Thursday, November 01, 2007

Spring Teaching, 20 Percent Time and Podcasting

Right now we are in the midst of registration for spring 2008, so my mind has turned to syllabi for my courses. I know it's early, but I'm already thinking about new ways to engage my students. I'm considering two new ideas -- podcasting and 20% time.

Podcasting - The University of Richmond has had an iPod grant for a while. On a competitive basis, faculty can submit a grant proposal with their ideas on enhancing teaching and learning through the use of iPods. Faculty who win these grants receive a a 30GB video iPod and MicroMemo microphone. Students in the courses using the iPods are loaned a 30GB video iPod with a case and a MicroMemo microphone for the semester. I've long thought about applying for a grant, but was not motivated to do so until this year. I was so inspired by Mark Blevis' presentation at the Kidlit conference, that I finally got going and applied. Here's a portion of my proposal:
I have been disappointed in recent years with the quality of textbooks available for my course Foundations of Math Instruction. Most texts focus heavily on pedagogy, which is a major focus of class sessions, and very little on theory and development of mathematical ideas in children. I have been presenting short lectures on these topics and providing outside readings, but I would like to deliver more extensive lectures, and there simply isn't class time to do this. I propose to use the iPod to deliver a series of longer lectures. Initially, these are the topics I would like to focus on.
  • The Mathematical Knowledge Children Bring to School
    • counting and the origins of number concept
    • linguistic structure of number names
    • procedural fluency and counting
    • intuitive notions of magnitude and equivalence
    • intuitive notions of addition and subtraction
    • limitations of preschoolers' mathematical proficiency
  • Reading and Writing Basic Symbols
    • knowledge of written symbols
    • recognition and reading
    • writing numerals
    • reading and writing difficulties
  • Numbers and Number Systems
    • what are numbers?
    • what is a number system?
    • historical development of number systems – tally, additive, multiplicative
    • the idea of base
    • basic digits and place value
    • the role of zero
In addition to delivering course content using the iPod, I propose to have students generate a series of podcasts related to using children's literature to teach mathematical concepts. Currently students review books and write lessons that integrate children's literature, but this work does not reach beyond the boundaries of the classroom. I would like to make these ideas available to a wider audience (elementary teachers, homeschoolers, etc.) by making their podcasts available online. Student podcasts would include a booktalk, short reading of the text, ideas for instruction, and links to related books.
These are just initial ideas, but ones that I am excited about. Even if the grant isn't funded, I may try to find a way to do this on a small scale anyway.

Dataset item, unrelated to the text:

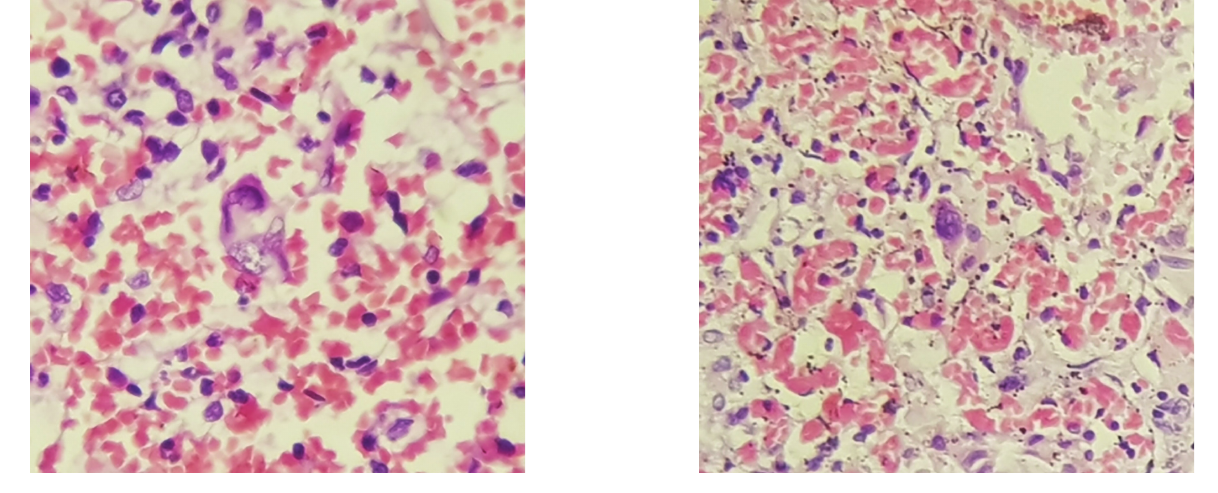
Figure 8a - Monster macrophages are multinucleated like giant cells. A, Multinucleated inclusions in the cytoplasm of autophages are clearly seen as monster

20 Percent Time - 20 percent time is a well-known part of the Google work philosophy, enabling engineers to spend one day a week (or 20% of their time) working on projects that aren't necessarily in their job descriptions. This program keeps engineers engaged and excited about working on new projects while also providing an opportunity for them to grow both professionally and personally.

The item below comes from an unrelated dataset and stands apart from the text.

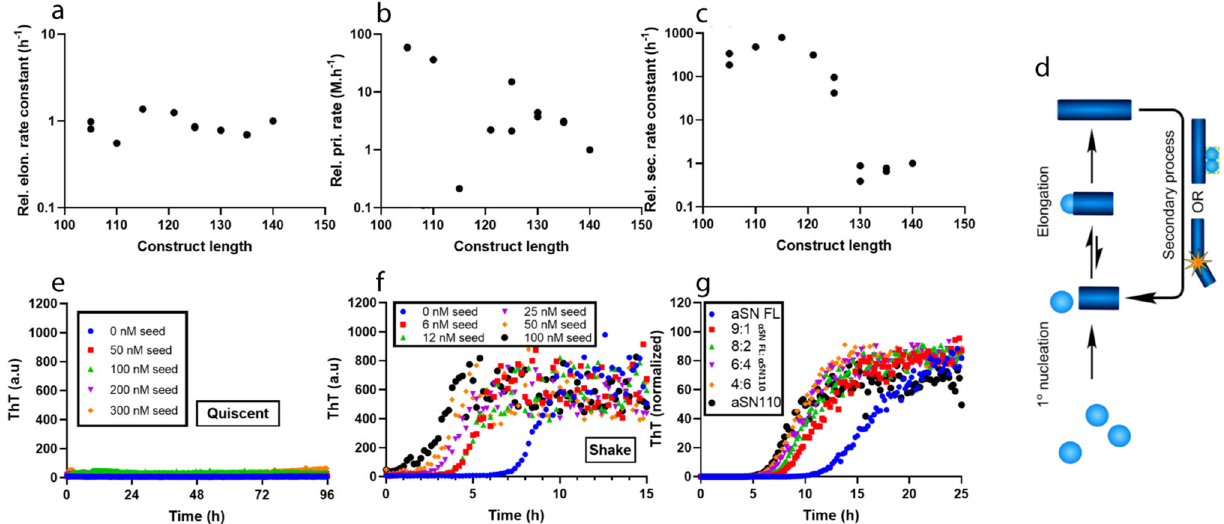
Fig. 2 Determination of individual rate constants of fi brillation for α SN truncated mutants. a Relative elongation rate constant, k + , rel , obtained from seeded experiments shown in Fig. S6. There is little variation with length under the assumption that the length of the seed fi brils is similar for different truncation lengths. Details in Eq. 3. b The rate of primary nucleation, evaluated from the rate constant, k n , and reaction order, n c . Values calculated at 50 µ M α SN to enable comparison between variants with varying reaction orders. c Rate constant of fragmentation, k - , versus construct length. There is a very abrupt decrease between α SN125 and α SN130. Each data point in a – c corresponds to a separate experiment with three repeats in three wells; α SN 105, α SN 125, aSN 130, and α SN 135 were randomly repeated. d Schematic reaction network with an explicit two-step mechanism for elongation. e , f Low-seed (0.03, 0.06, 0.1, 0.2%) fi brillation without ( e ) and with ( f ) shaking shows that shaking strongly promotes fi brillation. Data are for α SN121. ( g ) ThT fi brillation of different mixtures of α SN-FL and α SN110 (total protein concentration of 100 µ M). Note that as little as 10% α SN110 signi fi cantly reduces the lag time. Shaking conditions in f , g are reduced to 1 min (instead of the 10 min used for the other shaking experiments) in 12-min measurement (Fig. S8j), leading to comparable yields of the main component oligomer (eluting around 12 ml) in all cases.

As I begin to think about required work for my classes, I'm seriously thinking that I might use 20% time as a required assignment and component of the final grade. I see this as a perfect opportunity for students to determine a project that is meaningful to them as they work to demonstrate their mastery of course material. This kind of choice could be highly motivating for students, and as a result, I could get all manner of creative pieces.

So, that's where I am today. Who knows where I'll be tomorrow? What new things are you trying in your classes?

1 comment:

  1. Wow! I'm flattered, humbled and excited at the same time.

    Good luck with the project and keep us posted.